DevOps ist, was wir uns auf die Fahne geschrieben haben. Doch damit DevOps gelingen kann, muss eine vertiefte Zusammenarbeit zwischen Anbieter und Kunde zu Stande kommen. Was liegt da näher, als eines unserer quartalsweise stattfindenden Team-Events als Meet & Greet mit einem treuen Kunden durchzuführen? Insbesondere, wenn der Kunde Sherpany heisst und eine seiner Niederlassungen in Lissabon beheimatet ist. Als Marktführer in der Schweiz bietet Sherpany Online-Portale für Unternehmen, Verwaltungsräte und Investoren an. Im Financial District von Lissabon unterhalten sie eine Zweigstelle, und in diese wurden wir VSHNeers am vergangenen Samstagmorgen zu einem ausgiebigen Brunch eingeladen. Nachdem wir bei Brötchen und Kaffee mittels Smalltalk mit den Technikern, die wir bislang erst telefonisch oder sonstigem elektronischem Weg kennengelernt hatten, die persönliche Ebene untermauern konnten, wurde der erste von zwei Tech-Talks abgehalten. Matthias Indermühle präsentierte eine Reihe von neuen Tools, welche VSHN implementieren könnte, um Sherpany’s hohe Sicherheitsanforderungen noch weiter zu avancieren.
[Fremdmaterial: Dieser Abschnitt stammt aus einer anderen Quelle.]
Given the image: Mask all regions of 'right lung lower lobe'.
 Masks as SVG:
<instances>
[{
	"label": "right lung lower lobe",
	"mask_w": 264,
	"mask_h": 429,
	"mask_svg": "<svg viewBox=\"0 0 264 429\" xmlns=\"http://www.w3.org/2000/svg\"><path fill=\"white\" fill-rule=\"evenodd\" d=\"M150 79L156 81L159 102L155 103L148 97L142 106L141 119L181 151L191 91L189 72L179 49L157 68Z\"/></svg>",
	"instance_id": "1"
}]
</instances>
Danach wurde zur LxFactory disloziert, einem angesagten ehemaligen Manufakturkomplex an den Gestaden des Flusses Tejo, der dieser Tage einer ganzen Reihe von innovativen jungen Firmen eine Heimat bietet. Im Kochkurs von „Kiss the Cook“ bereiteten wir unter fachkundiger Anleitung und viel Gelächter zusammen mit den Sherpaneers aus allerlei lokalen Köstlichkeiten unser Mittagsmahl zu.

Frisch gestärkt und mit vollgeschlagenen Bäuchen, nahmen wir daraufhin eine nahegelegene Bar in Beschlag, in der Tobias Brunner den zweiten Tech-Talk zum Thema „OpenShift und APPUiO“ abhielt.

Als sich der Tag langsam seinem Ende zuneigte, wurden wir von den ortskundigen Sherpaneers in den wunderschönen Stadtteil Belém geleitet, wo wir im Park der Sonne frönten, ein paar Gänge zurückschalteten und köstlichen „Pastel de Nata“, die lokale Süssspeisenspezialität, genossen. Noch kurz den Belém-Turm besichtigt, und alsbald meldete sich unser Zuckerspiegel wieder und wir begaben uns hoch in die Altstadt, wo wir eine portugiesische Taberna aufsuchten. Nach einer kurzen Nacht stand der Sonntag dann ganz im Zeichen der Kultur. Verteilt auf zwei E-Tuk-tuks liessen wir uns auf einer wilden Fahrt quer durch das imposante Lissabon von unserem Stadtführer mit einem nicht enden wollenden Strom an Informationen versorgen. Bis an den Rand gefüllt mit Eindrücken machte sich wieder ein Hüngerchen breit – in der Zwischenzeit hatte sich das Weekendmotto „Eat & Drink“ manifestiert – und wir verköstigten uns im riesigen Time Out Mercado, einer Food Hall beim Bahnhof Cais do Sodré.

Bei Sightseeing nach Belieben und dem einen oder anderen Umtrunk ging der Nachmittag wie im Flug vorbei. Der letzte Abend in Lissabon klang aus und viel zu früh mussten wir schon wieder unsere Heimreise nach Zürich antreten. Wir möchten uns recht herzlich bei Sherpany für die Einladung bedanken und freuen uns bereits auf den nächsten Teamevent. Die Messlatte ist hoch angesetzt!